Le repli du cours des matières premières pèse sur les groupes de certification

Entre 20 et 30% du chiffre d’affaires des spécialistes européens du secteur dépendent des investissements de l’industrie pétrolière et minière.
Yves-Marc Le Réour

Le réveil est particulièrement rude pour le secteur de l’inspection et de la certification. Après avoir connu de nombreuses années fastes grâce à une forte hausse des investissements dans l’énergie et les matières premières à l’échelle mondiale, les spécialistes européens SGS, Intertek, Bureau Veritas et Exova sont désormais confrontés aux budgets révisés en forte baisse des géants pétroliers et miniers. Or cette clientèle représente «entre 20% et 30% du chiffre d’affaires des entreprises de certification», montre une récente étude de Goldman Sachs.
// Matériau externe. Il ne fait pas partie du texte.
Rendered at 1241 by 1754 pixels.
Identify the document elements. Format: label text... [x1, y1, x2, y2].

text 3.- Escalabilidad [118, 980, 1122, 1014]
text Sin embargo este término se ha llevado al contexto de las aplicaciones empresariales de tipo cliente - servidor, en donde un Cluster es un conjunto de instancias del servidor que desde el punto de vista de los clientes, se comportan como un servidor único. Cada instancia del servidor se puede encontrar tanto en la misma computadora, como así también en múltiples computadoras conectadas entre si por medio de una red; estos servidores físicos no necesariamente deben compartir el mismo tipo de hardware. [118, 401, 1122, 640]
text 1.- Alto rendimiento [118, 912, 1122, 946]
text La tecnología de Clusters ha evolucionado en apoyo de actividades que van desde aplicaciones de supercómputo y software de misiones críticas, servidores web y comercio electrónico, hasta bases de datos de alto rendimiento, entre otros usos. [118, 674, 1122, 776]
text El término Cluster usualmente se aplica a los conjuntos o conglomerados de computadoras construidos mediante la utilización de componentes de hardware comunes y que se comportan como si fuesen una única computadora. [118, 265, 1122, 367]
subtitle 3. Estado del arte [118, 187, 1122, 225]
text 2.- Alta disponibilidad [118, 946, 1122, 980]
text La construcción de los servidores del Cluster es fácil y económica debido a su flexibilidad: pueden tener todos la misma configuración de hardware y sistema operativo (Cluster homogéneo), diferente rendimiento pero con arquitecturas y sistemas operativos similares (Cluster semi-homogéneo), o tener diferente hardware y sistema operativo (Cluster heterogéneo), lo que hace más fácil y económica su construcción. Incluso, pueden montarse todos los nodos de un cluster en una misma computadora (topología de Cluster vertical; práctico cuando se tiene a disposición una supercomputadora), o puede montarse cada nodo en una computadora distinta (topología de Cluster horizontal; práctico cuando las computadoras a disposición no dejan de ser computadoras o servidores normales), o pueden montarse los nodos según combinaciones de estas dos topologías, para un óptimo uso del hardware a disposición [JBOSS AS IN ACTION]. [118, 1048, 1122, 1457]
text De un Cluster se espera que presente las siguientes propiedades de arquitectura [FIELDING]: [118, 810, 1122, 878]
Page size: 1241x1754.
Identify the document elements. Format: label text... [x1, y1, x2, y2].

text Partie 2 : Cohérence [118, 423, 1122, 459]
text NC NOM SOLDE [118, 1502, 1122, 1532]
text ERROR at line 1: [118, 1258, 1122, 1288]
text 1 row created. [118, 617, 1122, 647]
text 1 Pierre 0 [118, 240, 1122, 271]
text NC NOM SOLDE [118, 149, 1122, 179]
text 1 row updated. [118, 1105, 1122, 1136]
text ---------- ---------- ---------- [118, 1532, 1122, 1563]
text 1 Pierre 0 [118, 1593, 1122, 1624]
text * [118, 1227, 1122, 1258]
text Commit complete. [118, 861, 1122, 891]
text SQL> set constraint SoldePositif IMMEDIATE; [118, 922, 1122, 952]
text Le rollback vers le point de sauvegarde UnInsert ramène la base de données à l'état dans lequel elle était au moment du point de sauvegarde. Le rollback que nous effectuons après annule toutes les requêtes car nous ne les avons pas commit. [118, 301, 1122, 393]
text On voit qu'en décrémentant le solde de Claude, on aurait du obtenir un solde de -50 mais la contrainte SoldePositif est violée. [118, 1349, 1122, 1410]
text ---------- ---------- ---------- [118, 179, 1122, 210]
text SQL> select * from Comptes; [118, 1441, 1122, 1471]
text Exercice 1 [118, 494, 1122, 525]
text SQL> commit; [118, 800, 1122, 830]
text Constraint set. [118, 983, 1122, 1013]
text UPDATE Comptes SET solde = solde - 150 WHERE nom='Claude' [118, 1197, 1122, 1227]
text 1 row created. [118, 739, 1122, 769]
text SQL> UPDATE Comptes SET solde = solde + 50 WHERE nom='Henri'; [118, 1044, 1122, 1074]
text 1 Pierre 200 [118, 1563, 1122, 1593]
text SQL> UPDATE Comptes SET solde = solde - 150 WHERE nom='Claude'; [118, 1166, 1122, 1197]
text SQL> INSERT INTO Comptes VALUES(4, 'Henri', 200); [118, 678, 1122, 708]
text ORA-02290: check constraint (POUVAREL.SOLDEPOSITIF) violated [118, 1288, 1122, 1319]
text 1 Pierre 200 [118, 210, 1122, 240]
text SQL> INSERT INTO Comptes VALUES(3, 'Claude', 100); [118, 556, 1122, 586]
Total et BP ont par exemple annoncé qu’ils allaient réduire de respectivement 10% et 20% leurs investissements industriels cette année, Shell prévoyant de son côté une diminution de 15 milliards de dollars sur trois ans. Par effet de contagion, le recul des prix des hydrocarbures entraîne une baisse du nombre de contrats d’inspection pour les activités d’exploration et de forage, mais aussi une moindre demande pour la vérification des containers et des navires de transport. En aval, un impact négatif est perceptible dans le contrôle de la conformité des processus de raffinage et des services de maintenance.

Les analystes de Goldman Sachs anticipent d’ici à fin 2018 «une diminution cumulée de 22% des investissements des 35 plus importantes compagnies pétrolières mondiales et une baisse de 24% pour les investissements des 10 plus grands groupes miniers». A cela s’ajoutent des économies de coûts renforcées, tout aussi préjudiciables à l’activité des entreprises d’inspection. Le français Bureau Veritas ainsi que les britanniques Intertek et Exova devraient donc enregistrer cette année une contraction organique de leur chiffre d’affaires, alors que le suisse SGS afficherait encore une légère croissance. Le secteur connaîtrait ensuite une modeste reprise l’an prochain, avant de rebondir plus nettement en 2017 (cf. graphique).

La remontée du dollar par rapport la monnaie unique devrait globalement constituer un facteur de soutien puisque plus des deux tiers de l’activité de ces groupes est réalisée en dehors de la zone euro. A contrario SGS pourrait pâtir de la récente vigueur de la monnaie helvétique. En retenant un prix moyen du pétrole à 70 dollars le baril, les analystes de Goldman Sachs estiment que la progression annuelle moyenne de son bénéfice par action devrait atteindre 4,2% d’ici à 2018, contre une hausse de 3,6% pour Intertek, 5,6% pour Exova et 7,8% pour Bureau Veritas.